MDGA does virtual shows and they are now doing Grade Registrations. This is from their website:

*HOW TO RECORD A GOAT FOR THE MDGA GRADE HERDBOOK*
In the Grade Herdbook, MDGA may accept for registry some animals that do not qualify to be registered in the Experimental, American, or Purebred Herdbooks. The sire of any animal being presented for recordation must be a registered purebred Nigerian Dwarf buck or a registered Miniature Dairy buck of the same breed as the dam of the animal being considered for recordation. 
If applying for recordation in the Grade Herdbook, follow these guidelines:
1.Please complete the entire application form. ​2.  Attach a legible copy of the certificate of any registered or recorded parent. 
3.The completed application must be accompanied by two  photographs of the animal for which the application is being made. The first should be of the head, showing breed characteristics, and the second should be a complete side view. ​4.NO BUCKS from non-registered does or crossbred does will be allowed in the Grade Herdbook. 
5.NO OFFSPRING of non-registered bucks will be allowed in the Grade Herdbook. 
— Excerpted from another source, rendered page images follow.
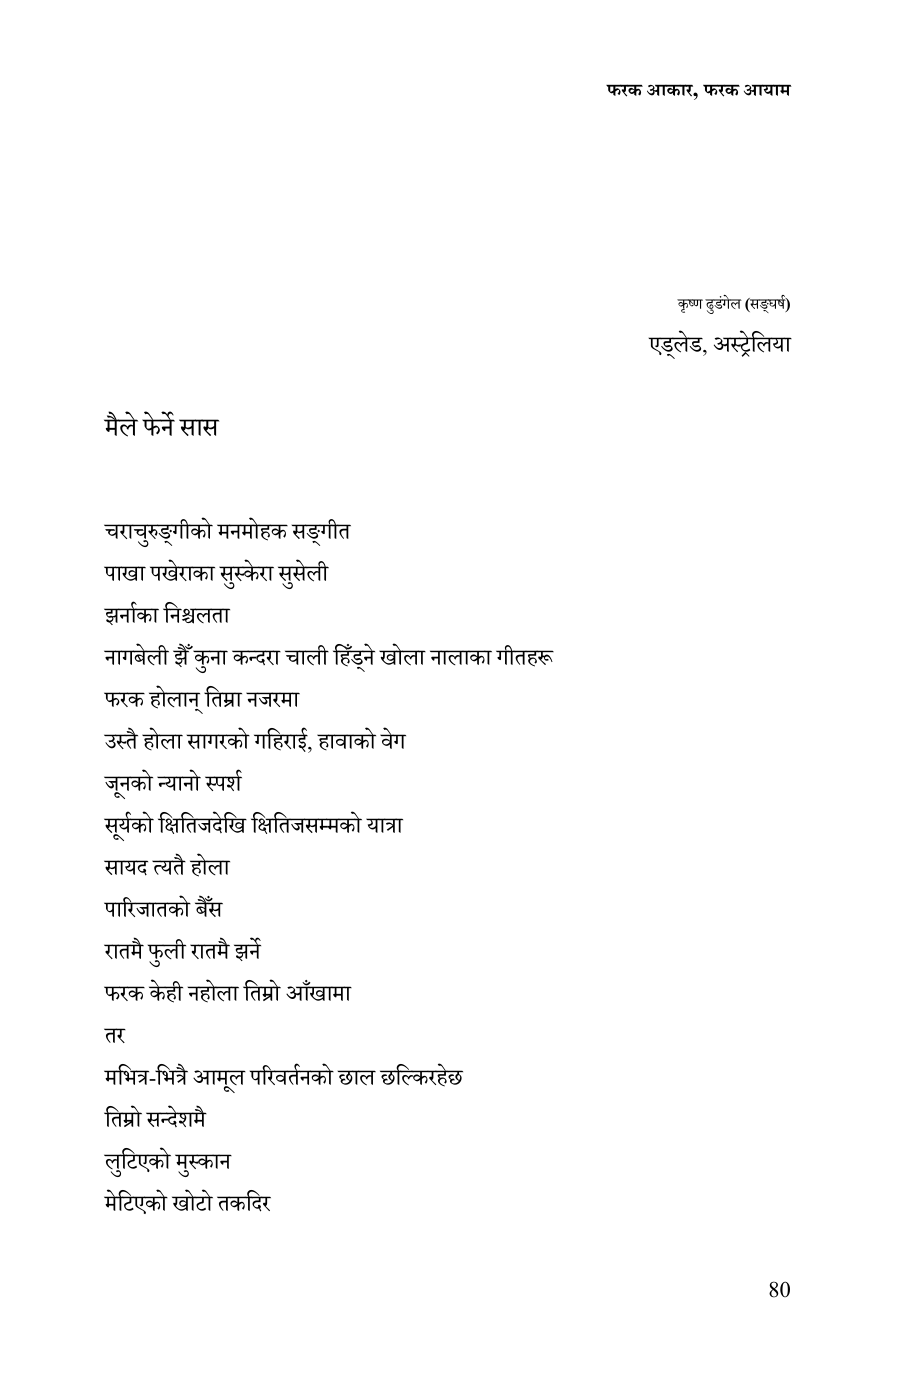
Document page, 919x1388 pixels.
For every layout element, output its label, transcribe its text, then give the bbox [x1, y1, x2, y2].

text एड्लेड, अस्ट्रेलिया [105, 331, 791, 365]
text तिम्रो सन्देशमै [105, 1106, 791, 1140]
text चराचुरुङ्गीको मनमोहक सङ्गीत [105, 518, 791, 552]
text मेटिएको खोटो तकदिर [105, 1190, 791, 1224]
text फरक होलान् तिम्रा नजरमा [105, 686, 791, 720]
title कृष्ण ढुडंगेल (सङ्घर्ष) [105, 276, 791, 319]
text मभित्र-भित्रै आमूल परिवर्तनको छाल छल्किरहेछ [105, 1064, 791, 1098]
subtitle मैले फेर्ने सास [105, 412, 791, 450]
text पाखा पखेराका सुस्केरा सुसेली [105, 560, 791, 594]
text सायद त्यतै होला [105, 854, 791, 888]
text उस्तै होला सागरको गहिराई, हावाको वेग [105, 728, 791, 762]
text झर्नाका निश्चलता [105, 602, 791, 636]
text सूर्यको क्षितिजदेखि क्षितिजसम्मको यात्रा [105, 812, 791, 846]
text फरक केही नहोला तिम्रो आँखामा [105, 980, 791, 1014]
text पारिजातको बैँस [105, 896, 791, 930]
text तर [105, 1022, 791, 1056]
text रातमै फुली रातमै झर्ने [105, 938, 791, 972]
text लुटिएको मुस्कान [105, 1148, 791, 1182]
text जूनको न्यानो स्पर्श [105, 770, 791, 804]
text नागबेली झैँ कुना कन्दरा चाली हिँड्ने खोला नालाका गीतहरू [105, 644, 791, 678]
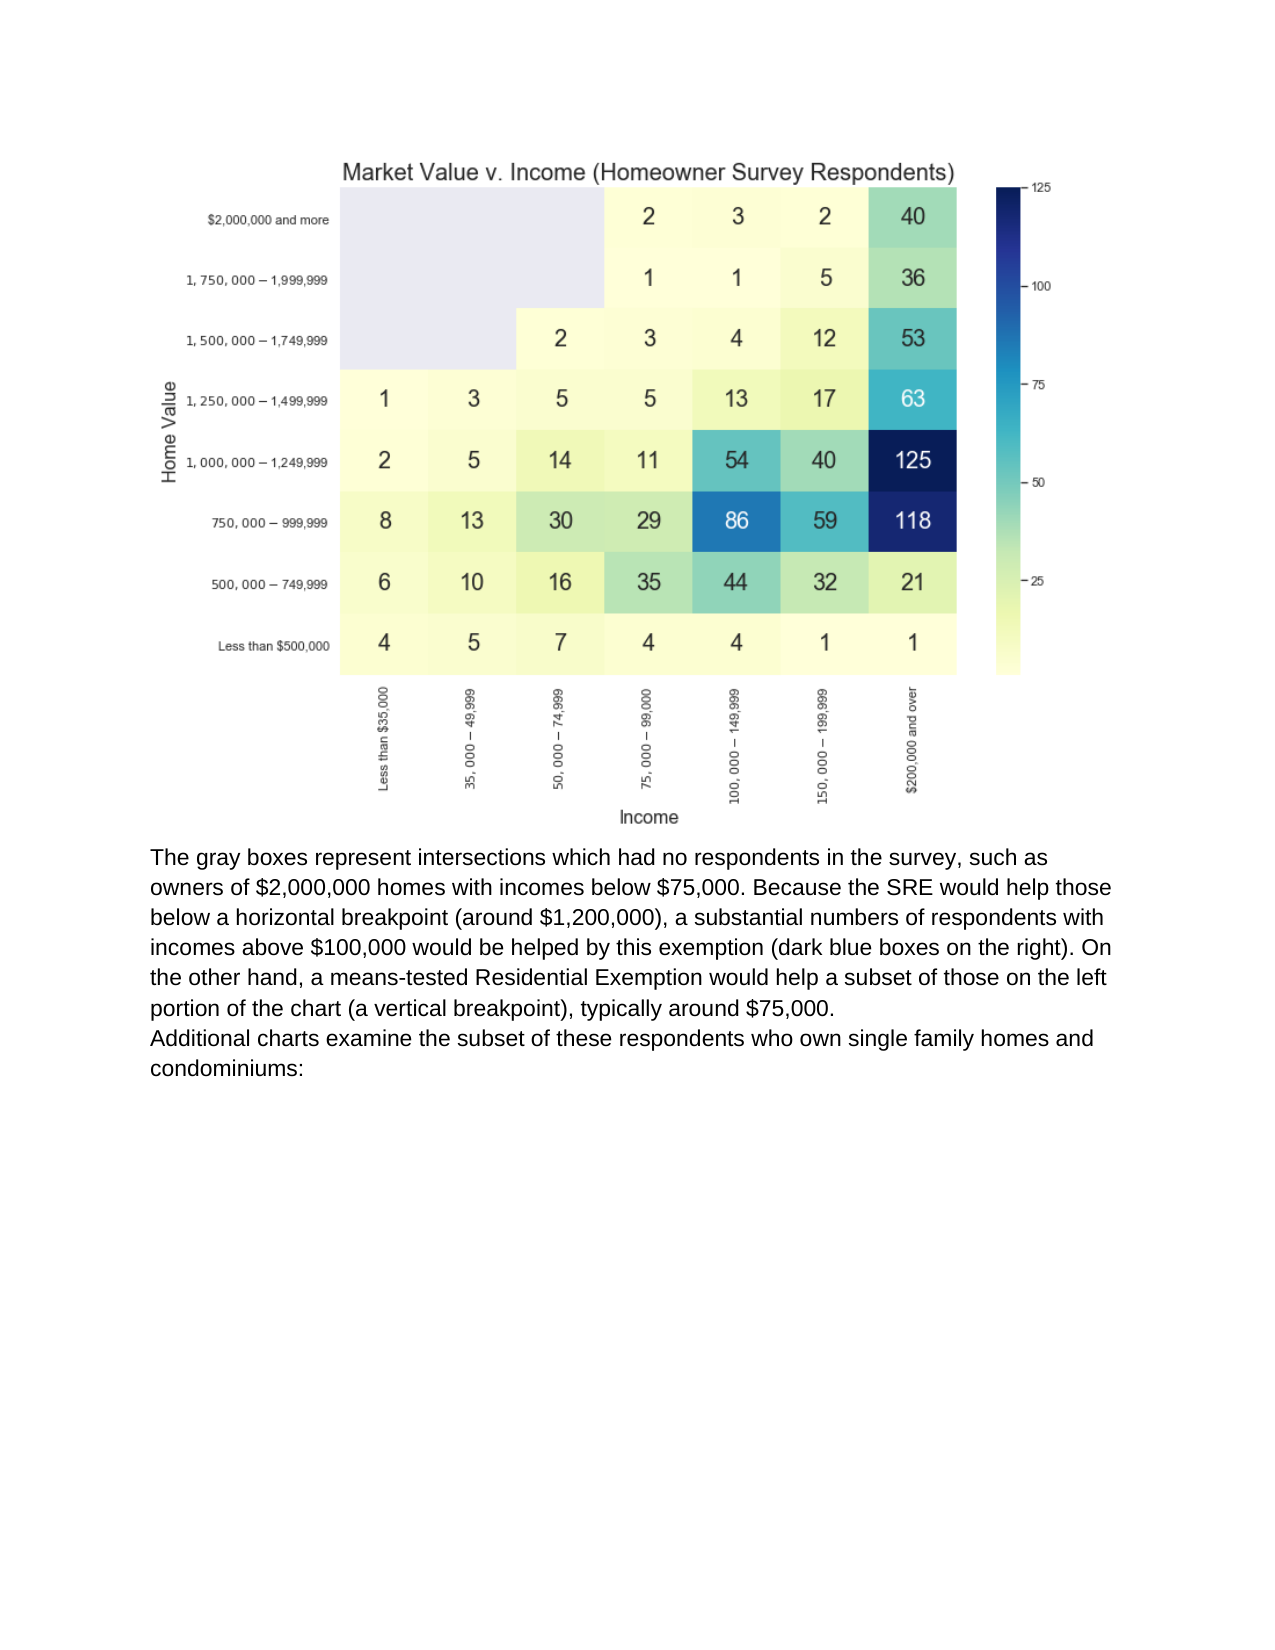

6.Does ONLY will be accepted into the grade herdbook if:--the doe is a result of the mating of a doe of unknown ancestry to a registered Nigerian Dwarf or registered Miniature Dairy buck. The breed of the animal must be listed on the application, and only that breed listed may be used for recording any other offspring of the doe with unknown ancestry. The 4th generation offspring from this  doe would qualify for the Experimental Herdbook as long as they meet all the normal requirements of specific breed standards and percentages

--the doe will be accepted from the mating of a doe that is a crossbreed of two different registered dairy breeds bred to a registered Nigerian Dwarf or a Miniature Dairy buck belonging to one of the two breeds of the doe.  The Second and Third Generations would also be recorded in the Grade Herdbook. The Fourth generation moves to being registered in the Experimental Herdbook as an F1, with all the normal  rules and opportunities to continue through the main herdbook generations.​


----------



## TiffofMo (Jan 10, 2011)

I called Mdga and she will reg this little doeling for me she will go in as experimental for 6 generations her kids will be. This is so exciting. If she has a udder like her dam and milks out like her dam where set. Dam milks out a gallon a day.


----------



## mistyblue (Nov 13, 2008)

Congrats on getting her registered!!


----------



## Swgoats (Sep 29, 2013)

I'm really sorry you had trouble getting your questions answered about TMGR. Emailing the registrar is the best way to get registration questions answered. we have a facebook page and would like to answer all your questions. TMGR has a much better Native on Appearance program than MDGA. With MDGA you will not be able to register your buck kids. With TMGR we will register NOA bucks, and it only sets you back one generation - the kids from a NOA and a registered mini will be a first generation. We have several things in the works for our members and are very open to any ideas you might have. Hope this helps!


----------